Kweku Baako, the Managing Editor of the Crusading Guide newspaper has backed calls by John Dramani Mahama, the flagbearer of the National Democratic Congress (NDC) for the Ghana Cocoa Board to make public the audit report on the Cocoa Roads Project.
According to Baako, it will be in the interest of COCOBOD to make Ghanaians aware of why they suspended the projects and subsequently terminated agreements with some of the contractors.
He said that in line with the principle of transparency, probity and accountability, it is important that a public institution that COCOBOD is account to Ghanaians.
Kweku Baako appealed to the management of COCOBOD to publish the report.
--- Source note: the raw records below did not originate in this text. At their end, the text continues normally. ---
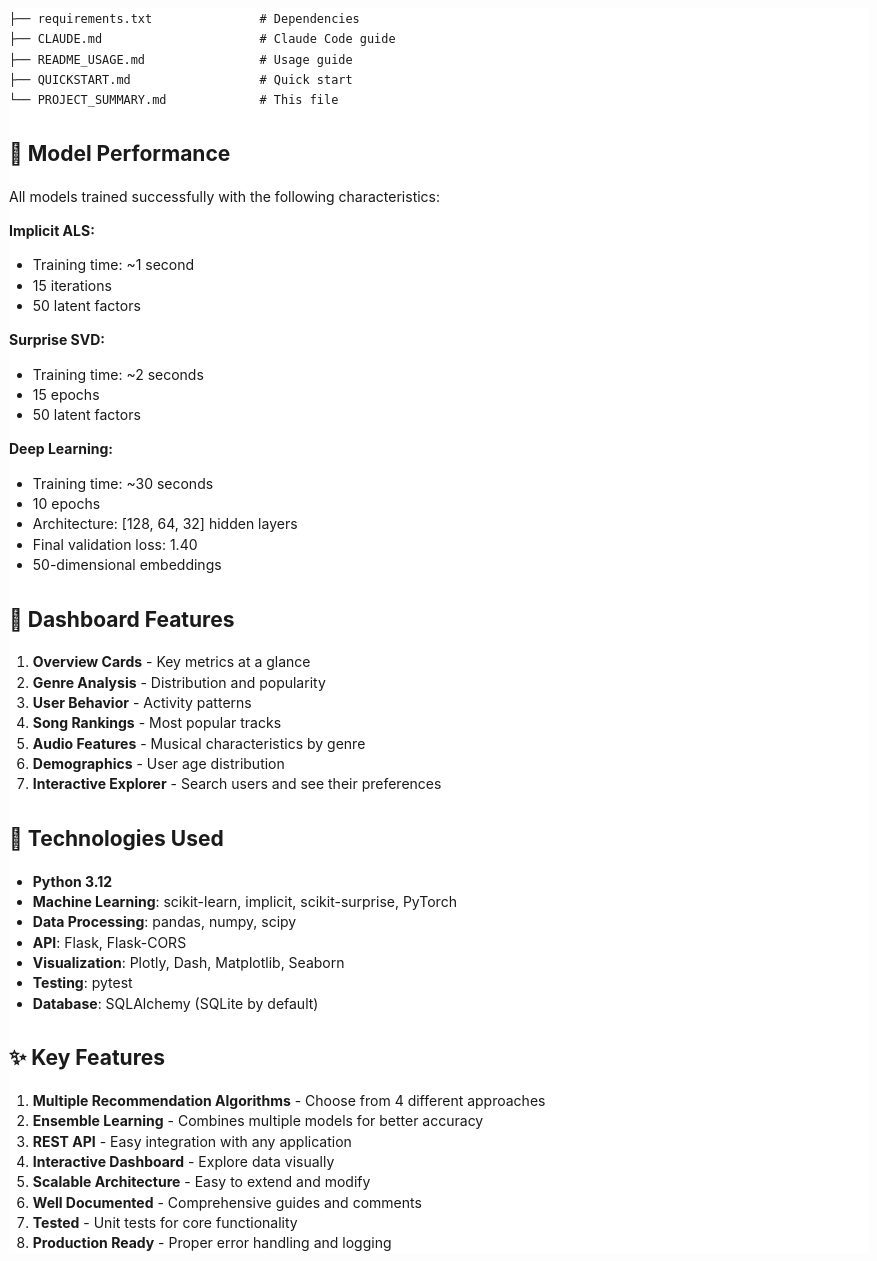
 ```
├── requirements.txt               # Dependencies
├── CLAUDE.md                      # Claude Code guide
├── README_USAGE.md                # Usage guide
├── QUICKSTART.md                  # Quick start
└── PROJECT_SUMMARY.md             # This file
```

## 🧪 Model Performance

All models trained successfully with the following characteristics:

**Implicit ALS:**
- Training time: ~1 second
- 15 iterations
- 50 latent factors

**Surprise SVD:**
- Training time: ~2 seconds
- 15 epochs
- 50 latent factors

**Deep Learning:**
- Training time: ~30 seconds
- 10 epochs
- Architecture: [128, 64, 32] hidden layers
- Final validation loss: 1.40
- 50-dimensional embeddings

## 🎨 Dashboard Features

1. **Overview Cards** - Key metrics at a glance
2. **Genre Analysis** - Distribution and popularity
3. **User Behavior** - Activity patterns
4. **Song Rankings** - Most popular tracks
5. **Audio Features** - Musical characteristics by genre
6. **Demographics** - User age distribution
7. **Interactive Explorer** - Search users and see their preferences

## 🔧 Technologies Used

- **Python 3.12**
- **Machine Learning**: scikit-learn, implicit, scikit-surprise, PyTorch
- **Data Processing**: pandas, numpy, scipy
- **API**: Flask, Flask-CORS
- **Visualization**: Plotly, Dash, Matplotlib, Seaborn
- **Testing**: pytest
- **Database**: SQLAlchemy (SQLite by default)

## ✨ Key Features

1. **Multiple Recommendation Algorithms** - Choose from 4 different approaches
2. **Ensemble Learning** - Combines multiple models for better accuracy
3. **REST API** - Easy integration with any application
4. **Interactive Dashboard** - Explore data visually
5. **Scalable Architecture** - Easy to extend and modify
6. **Well Documented** - Comprehensive guides and comments
7. **Tested** - Unit tests for core functionality
8. **Production Ready** - Proper error handling and logging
The veteran journalist who disclosed that he has intercepted the report said that a publication will vindicate COCOBOD.
“I don’t understand why they are keeping the report. No matter the reasons which are being given, I don’t agree. When you publish such reports, it helps. It ensures transparency, accountability and probity. There might be very good reasons that support the decision not to publish but to make it available to whoever applies for it. But if I can apply for it then you must as well publish, especially the executive summary. It helps”. “It doesn’t help anybody’s cause including COCOBOD if this report remains confidential, classified and unpublished. I’m yet to be convinced by the reasons proffered by the COCOBOD management as to why this report can’t be published. I have intercepted a copy. I have made an appeal that, that decision should be reviewed”.
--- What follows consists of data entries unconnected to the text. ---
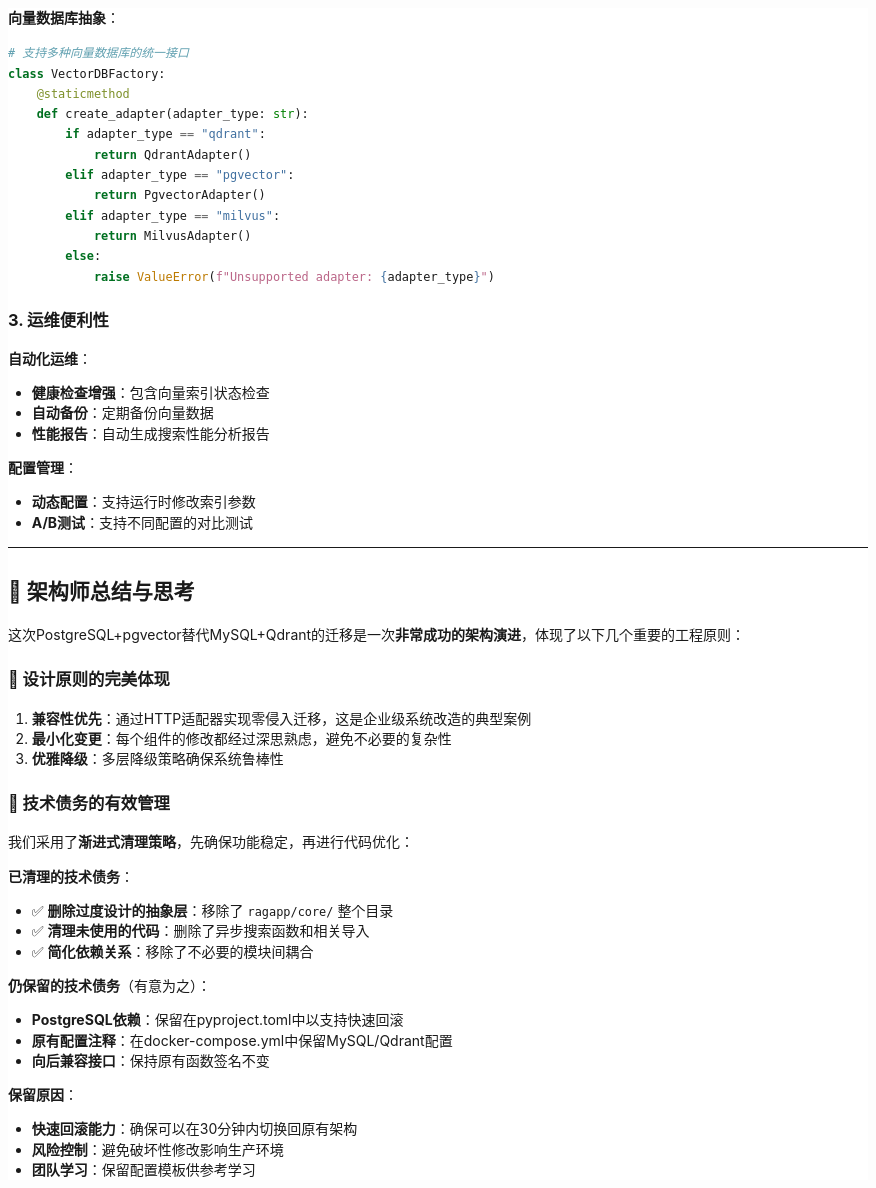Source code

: **向量数据库抽象**：
```python
# 支持多种向量数据库的统一接口
class VectorDBFactory:
    @staticmethod
    def create_adapter(adapter_type: str):
        if adapter_type == "qdrant":
            return QdrantAdapter()
        elif adapter_type == "pgvector":
            return PgvectorAdapter()
        elif adapter_type == "milvus":
            return MilvusAdapter()
        else:
            raise ValueError(f"Unsupported adapter: {adapter_type}")
```

### 3. 运维便利性

**自动化运维**：
- **健康检查增强**：包含向量索引状态检查
- **自动备份**：定期备份向量数据
- **性能报告**：自动生成搜索性能分析报告

**配置管理**：
- **动态配置**：支持运行时修改索引参数
- **A/B测试**：支持不同配置的对比测试

---

## 💭 架构师总结与思考

这次PostgreSQL+pgvector替代MySQL+Qdrant的迁移是一次**非常成功的架构演进**，体现了以下几个重要的工程原则：

### 🎯 设计原则的完美体现

1. **兼容性优先**：通过HTTP适配器实现零侵入迁移，这是企业级系统改造的典型案例
2. **最小化变更**：每个组件的修改都经过深思熟虑，避免不必要的复杂性
3. **优雅降级**：多层降级策略确保系统鲁棒性

### 🔧 技术债务的有效管理

我们采用了**渐进式清理策略**，先确保功能稳定，再进行代码优化：

**已清理的技术债务**：
- ✅ **删除过度设计的抽象层**：移除了 `ragapp/core/` 整个目录
- ✅ **清理未使用的代码**：删除了异步搜索函数和相关导入
- ✅ **简化依赖关系**：移除了不必要的模块间耦合

**仍保留的技术债务**（有意为之）：
- **PostgreSQL依赖**：保留在pyproject.toml中以支持快速回滚
- **原有配置注释**：在docker-compose.yml中保留MySQL/Qdrant配置
- **向后兼容接口**：保持原有函数签名不变

**保留原因**：
- **快速回滚能力**：确保可以在30分钟内切换回原有架构
- **风险控制**：避免破坏性修改影响生产环境
- **团队学习**：保留配置模板供参考学习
Last week, flagbearer of the National Democratic Congress, John Dramani Mahama demanded that COCOBOD make public what it discovered from the audit.
Mahama in a tour of the Western North Region accused the Akufo-Addo administration government of deliberately abandoning projects started by his government.
“They abandoned the projects because of sabotage and politics. Because they realized we are close to elections, they have started work on the roads again. I want to know where the audit report is. I am here at Bopa asking the NPP government to publish the audit reports on cocoa roads for everyone to see,” the former president noted.
“The laws of Ghana indicate that if a government starts a project and loses the elections, it is incumbent on the next government to continue with the projects. But this is not what we are seeing. When the NDC was voted out of power, there were a lot of contractors working on projects, but when this government took over, they halted all of them, saying it was auditing them. It has been four years now and I believe that even if it was the Bible we were reading, we would have covered from Genesis to Revelations by now,” he added.
Meanwhile, the CEO of the Ghana Cocoa Board, Boahen Aidoo has asked persons interested in the report to apply for it.